Un visita inesperada

Clara cerró el portátil, se preparó un té y tras encender una vela se metió en la cama. Hoy había sido un día largo pero escribir le relajaba. Tan solo se trataba de un pequeño análisis diario de las cosas que le preocupaban. Intentaba analizarse para conocerse mejor, para tratar de razonar el por qué de las cosas que hacía.

Hoy cuando subía de casa después de cenar con sus padres, se había parado en el rellano de la escalera y miró hacia el cielo.

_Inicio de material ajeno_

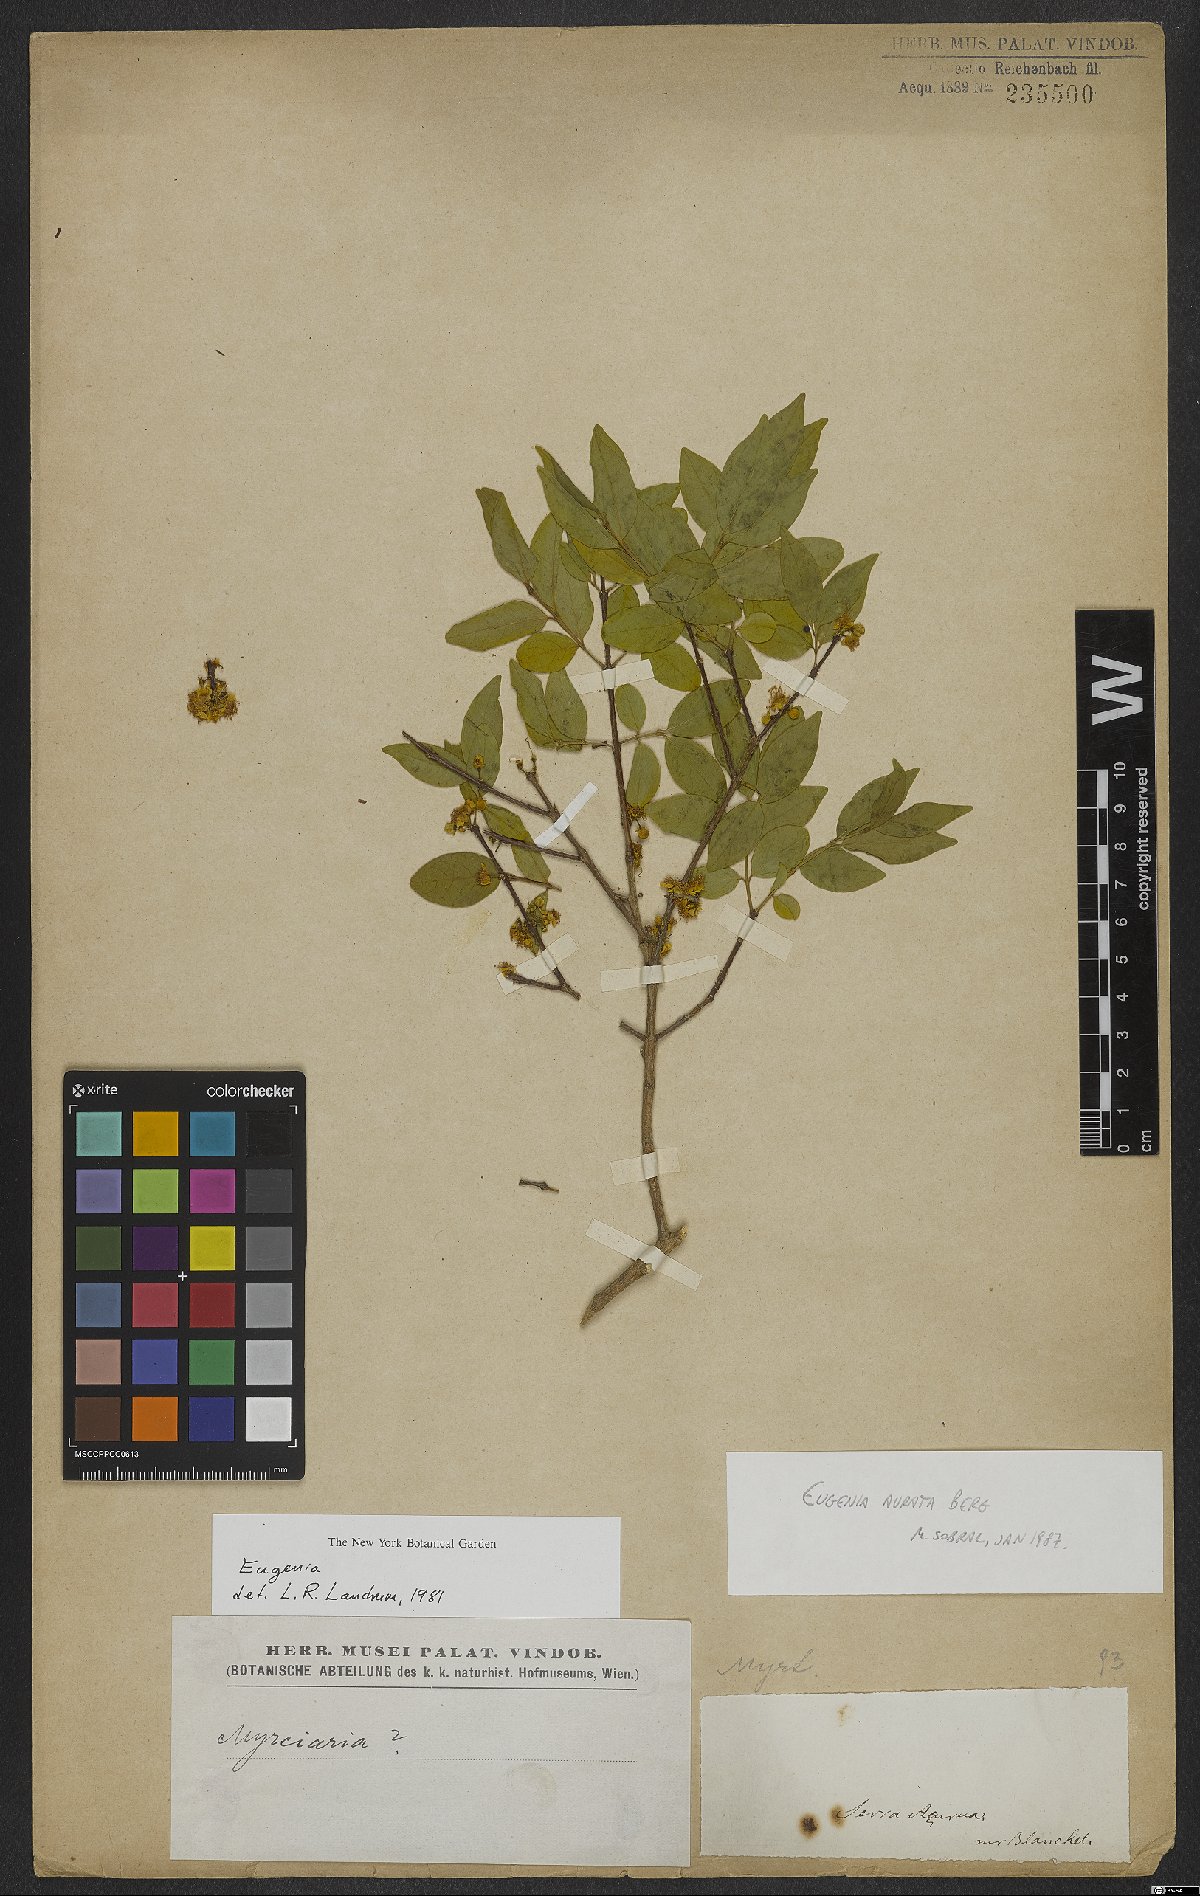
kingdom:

Estaba nublado pero se veían las estrellas y aunque la luna casi no podía verse, aquella imagen unida al silencio de la noche daba una gran sensación de paz que le acompañó hasta la cama.

A la mañana siguiente, hizo un gran esfuerzo y se levantó con tiempo para desayunar, ver las noticias e ir con tiempo al trabajo.

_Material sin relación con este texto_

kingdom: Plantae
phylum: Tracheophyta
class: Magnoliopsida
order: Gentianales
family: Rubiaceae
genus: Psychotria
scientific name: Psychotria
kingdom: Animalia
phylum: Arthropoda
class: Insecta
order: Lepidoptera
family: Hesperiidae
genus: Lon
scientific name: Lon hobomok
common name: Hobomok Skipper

No había aparcado el coche cuando le llamó la atención la figura que de pie esperaba junto a la puerta. Su corazón dio un vuelco al reconocer a quien fuera su mejor amiga en la adolescencia. ¿Qué hacía aquí y qué le ocurriría fueron sus primeras preguntas? Pero al acercarse surgieron más. ¿Y ese bebé que lleva en brazos?

Hola! - dijo Teresa cuando Clara ya estaba lo suficientemente cerca. Hola - respondió Clara - Cuanto tiempo sin saber de ti, ¿Cómo estas? ¿Qué te trae por aquí?, que ricura ¿Y este pequeño?

Esperaba poder desayunar contigo y que pudiéramos hablar - dijo Teresa mientras arropaba al pequeño. Claro, déjame que suelte las cosas, tengo una hora antes de que llegue mi primera cita - respondió Clara.

Clara se apresuró en soltar la cartera y los libros sobre su mesa y en menos de un minuto ya estaba de vuelta. Su cabeza trabajaba a marchas forzadas tratando de asimilar tanta información visual.

Teresa se marchó con 18 años a Madrid porque sus padres querían estar más cerca de la familia. Estudió la carrera de arquitectura y poco a poco fueron perdiendo el contacto. Lo último que sabía de ella es que terminó la carrera y que tenía novio. Llevaba unos tres años sin saber nada de ella y no entendía qué le traería de vuelta. Pero estaba muy contenta de verla de nuevo.

Se sentaron en la cafetería que estaba justo a la vuelta de la esquina del centro médico donde trabajaba Clara y pidieron café y tostadas. Clara miraba embobada al bebé que Teresa llevaba en sus brazos.
¿Quieres cogerlo? - preguntó Teresa.
-Claro! ¿Cómo se llama?
-Alberto
-¿Cuánto tiempo tiene?
-Tres meses
-Es una ricura, doy por hecho que es tuyo.
-Si. Pensé que te gustaría conocerlo.
-También me hubiera gustado saber que estabas embarazada. ¿Cómo es que has venido a Asturias?¿Es que han vuelto tus padres?
- Si. Volvieron hace cosa de dos meses y he venido con Alex para enseñárselo.
- ¿Cuánto tiempo os quedaréis?
- Una semana... Lamento no haber dado señales de vida en estos años. Te he echado mucho de menos pero nunca encontré el momento para llamarte. Y luego pensé que estarías enfadada conmigo.

Clara se quedó en silencio. Estaban muy unidas y la echo mucho de menos durante bastante tiempo. Te agradezco que hayas venido a verme y me hayas traído a tu hijo, tiene tus ojos -dijo Clara casi entre lágrimas. Teresa se levantó y abrazó a su amiga que con tanto cariño acurrucaba al pequeño.

Teresa acompañó hasta la puerta a Clara. Quedaron para comer todos juntos el miércoles y tras darse un par de besos se despidieron hasta entonces.